Label me what you will, but I don't really understand the point of "fem message" or "female empowerment." Not that I don't appreciate well-designed female characters (which GoT is full of,) or think that they are less important than male ones. But what I see a lot of people call Dany's "empowerment" are things that are completely out of her control, such as being "unburnt" (an inherent trait of hers due to her bloodline) or her commanding dragons (given to her as a gift.) To me, it's counterproductive. They're saying that her only ability or source of power is through luck or things that men have given her. If you want me to respect a female character, have them make good decisions and display traits that I admire, same as any male character. I understand that, in the setting of this story, the social system puts women in a disadvantaged system. And, as part of the storyline, some women break that system. That's great! But, there really is no "empowerment" message: it's just a fictional storyline controlled by writers. If you want that, look at many admirable women throughout real history. But, to each their own I suppose. No disrespect if you enjoy that in a fictional story, I just find it cheesy.
Thanks :) Everyone is biased, of course, but we're capable of observing this in ourselves, esp with tv.

And I agree Dany feels and obligation a sense of legitimate destiny. It's as valid as any fantasy hero but not confirmed bc GRRM and the Ds like to keep religion and magic ambiguous to be more realistic. If it were a normal story ppl would be like "chosen one, done" (for her and Jon), and not assess them by normal psychological standards.

On gender... Generally speaking, I think the most successful work is balanced with regards to gender of its well developed and admirable characters. No one expects an open trans person in medieval times but ya know, within the world's reason.

That being said, Brienne, Arya and Ygritte are in the top 5 empowering women of GoT, for me personally. But Brienne is doing man things for that world, Arya is tough but morally ambiguous, Ygritte is dead and was a Wildling. Dany is did, she has fem beauty but is still a force to be reckoned with.

For me, and many, it was her transformation S1 that was the empowerment. What she symbolized as chattle, a wife but more like a slave to Drogo, EP 1 and how she became a queen through her sexual empoerment and then political empowerment. This was well before the dragons.

Even now, post dragons, it's still her character. There are many ways to handle what has happened and owning dragons. She chose conquering. And enforcing justice with precision, even when it was against her own wishes. She is young and still learning, but strong and in charge nonetheless.

If we met her now or in S3 for instance, she would be controversial still, but nonetheless empowering for young girls to watch, a hero. It's about how women are depicted generally on television. If everyone was Sansa or Cersei it wouldn't encourage young girls to take charge of their own lives.

_DATASET EXCERPT_
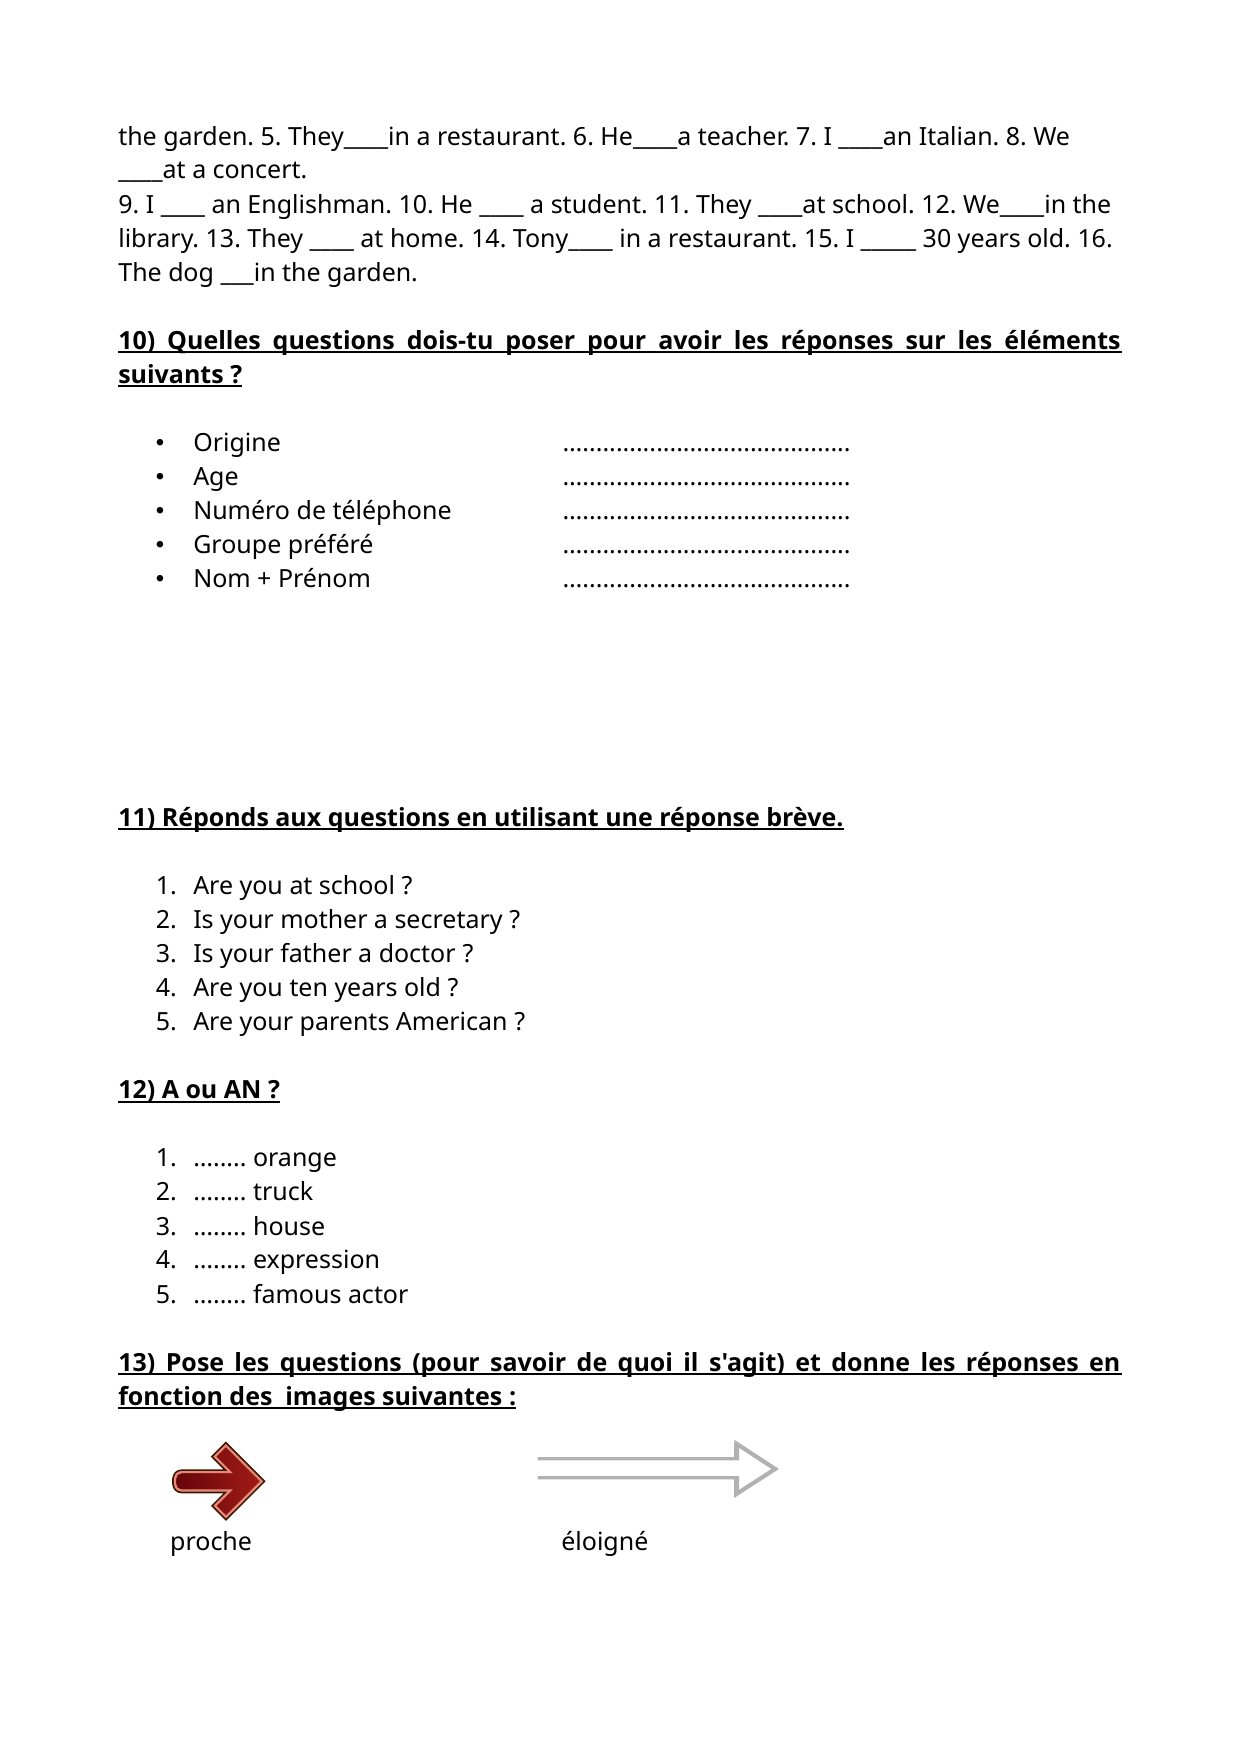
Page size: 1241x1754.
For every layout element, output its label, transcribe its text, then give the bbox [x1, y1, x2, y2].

_PROBLEMS TO WORK ON_
[1] List every female character named in the Game of Thrones discussion.
[2] Transcribe the stretch of the Game of Thrones discussion from "And I agree" through "be reckoned with.".

_ANSWERS TO THE EXERCISE_
[1] Dany, Brienne, Arya, Ygritte, Sansa, Cersei

[2]
And I agree Dany feels and obligation a sense of legitimate destiny. It's as valid as any fantasy hero but not confirmed bc GRRM and the Ds like to keep religion and magic ambiguous to be more realistic. If it were a normal story ppl would be like "chosen one, done" (for her and Jon), and not assess them by normal psychological standards.

On gender... Generally speaking, I think the most successful work is balanced with regards to gender of its well developed and admirable characters. No one expects an open trans person in medieval times but ya know, within the world's reason.

That being said, Brienne, Arya and Ygritte are in the top 5 empowering women of GoT, for me personally. But Brienne is doing man things for that world, Arya is tough but morally ambiguous, Ygritte is dead and was a Wildling. Dany is did, she has fem beauty but is still a force to be reckoned with.